● **MATERIAL FOR THIS TASK**
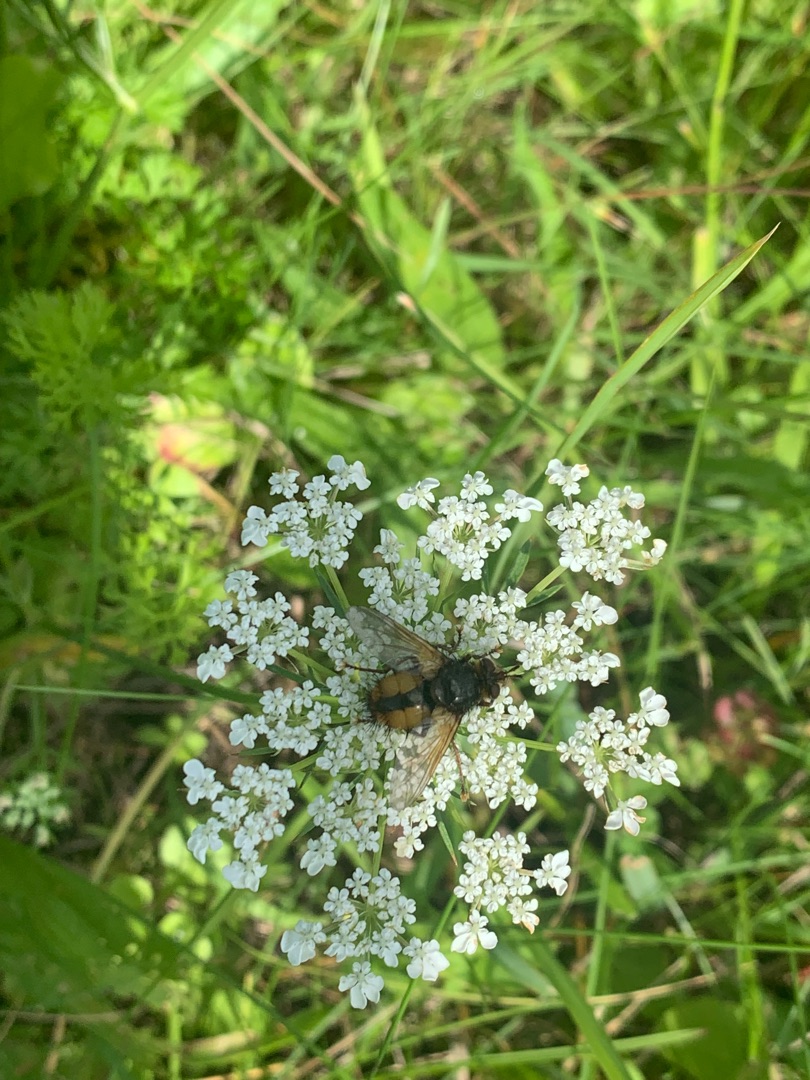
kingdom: Animalia
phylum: Arthropoda
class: Insecta
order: Diptera
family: Tachinidae
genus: Tachina
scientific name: Tachina fera
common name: Mellemfluen oskar
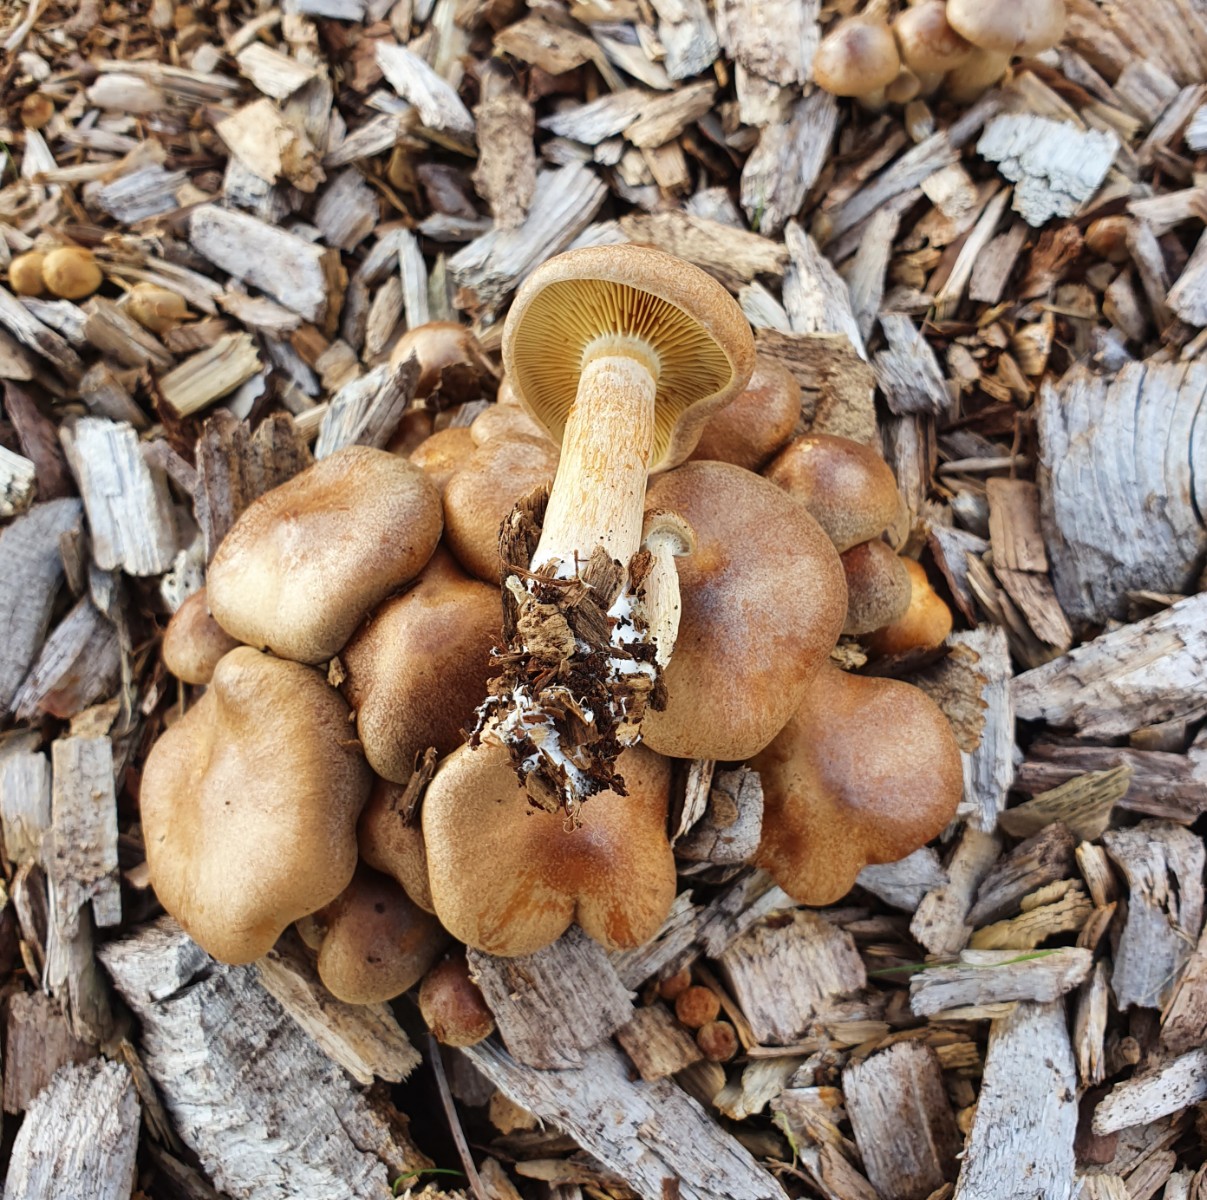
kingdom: Fungi
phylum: Basidiomycota
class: Agaricomycetes
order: Agaricales
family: Hymenogastraceae
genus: Gymnopilus
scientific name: Gymnopilus penetrans
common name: plettet flammehat
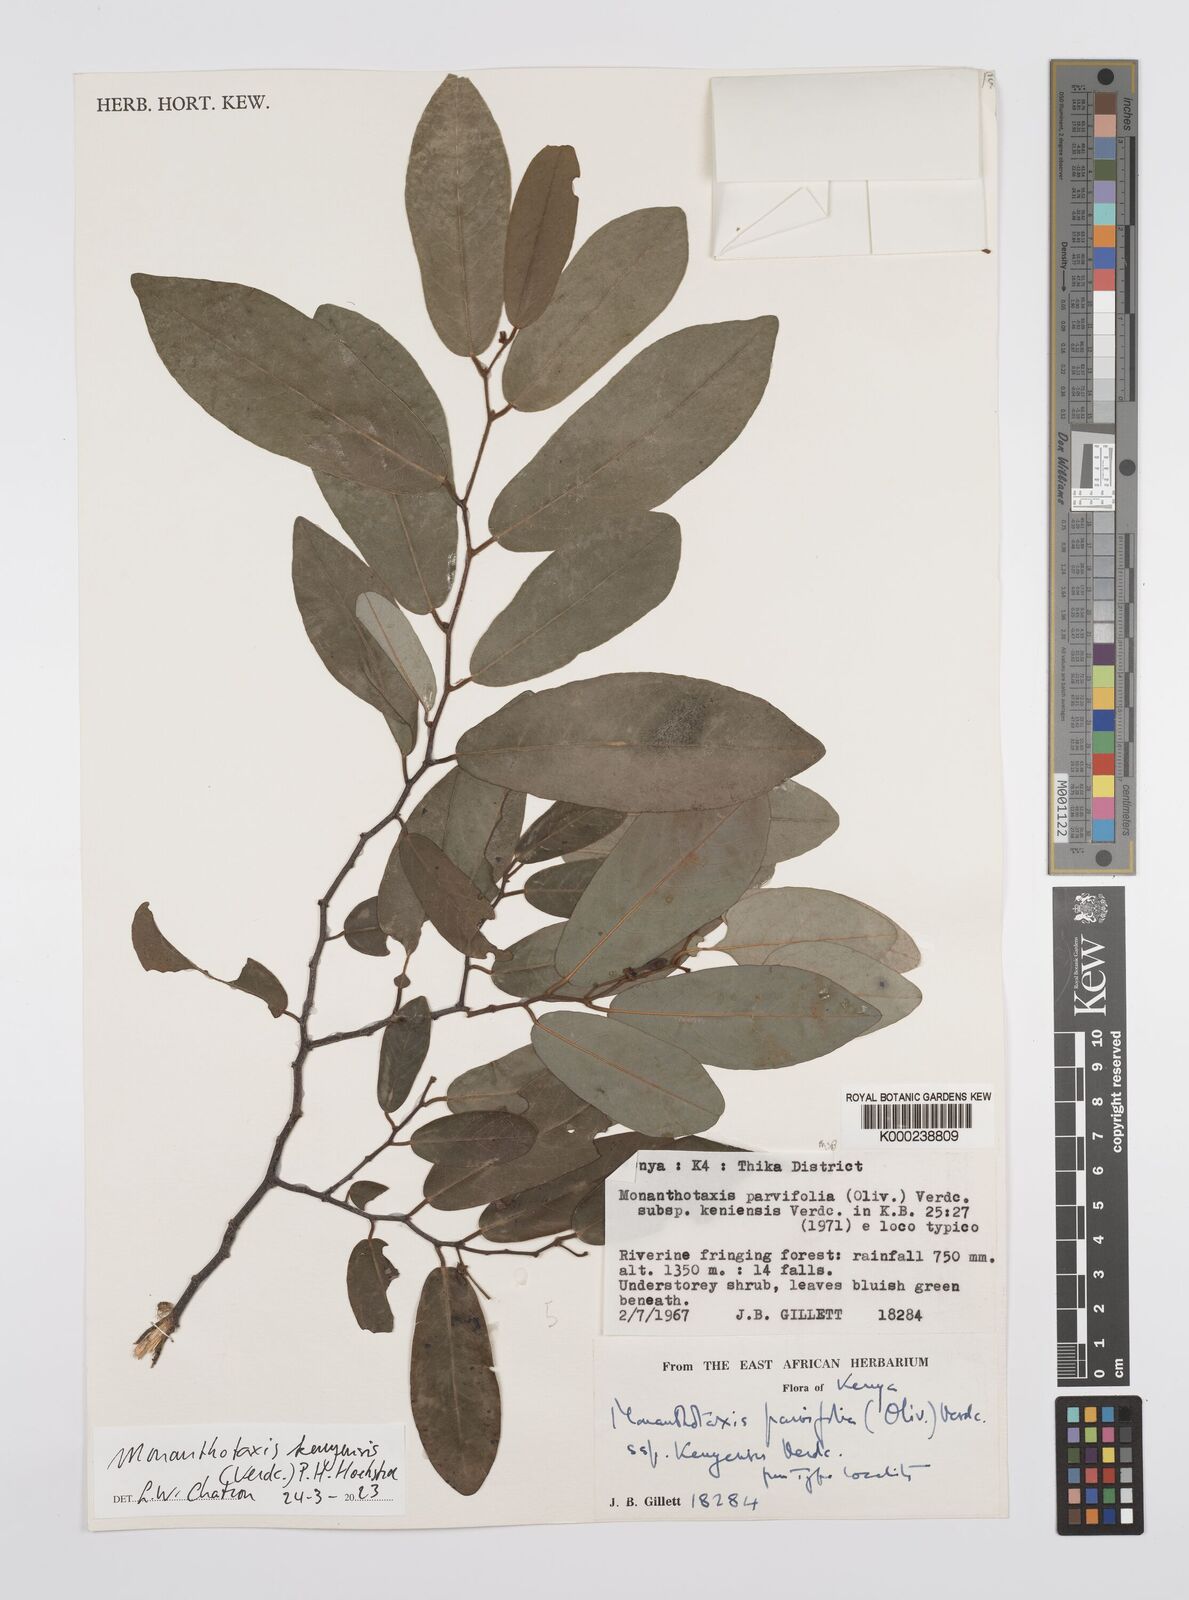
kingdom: Plantae
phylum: Tracheophyta
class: Magnoliopsida
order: Magnoliales
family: Annonaceae
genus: Monanthotaxis
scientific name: Monanthotaxis parvifolia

● **WHAT TO PRODUCE**
Go through the records and list every line that contains the word "scientific".

● **EXERCISE OUTPUT**
scientific name: Tachina fera
scientific name: Gymnopilus penetrans
scientific name: Monanthotaxis parvifolia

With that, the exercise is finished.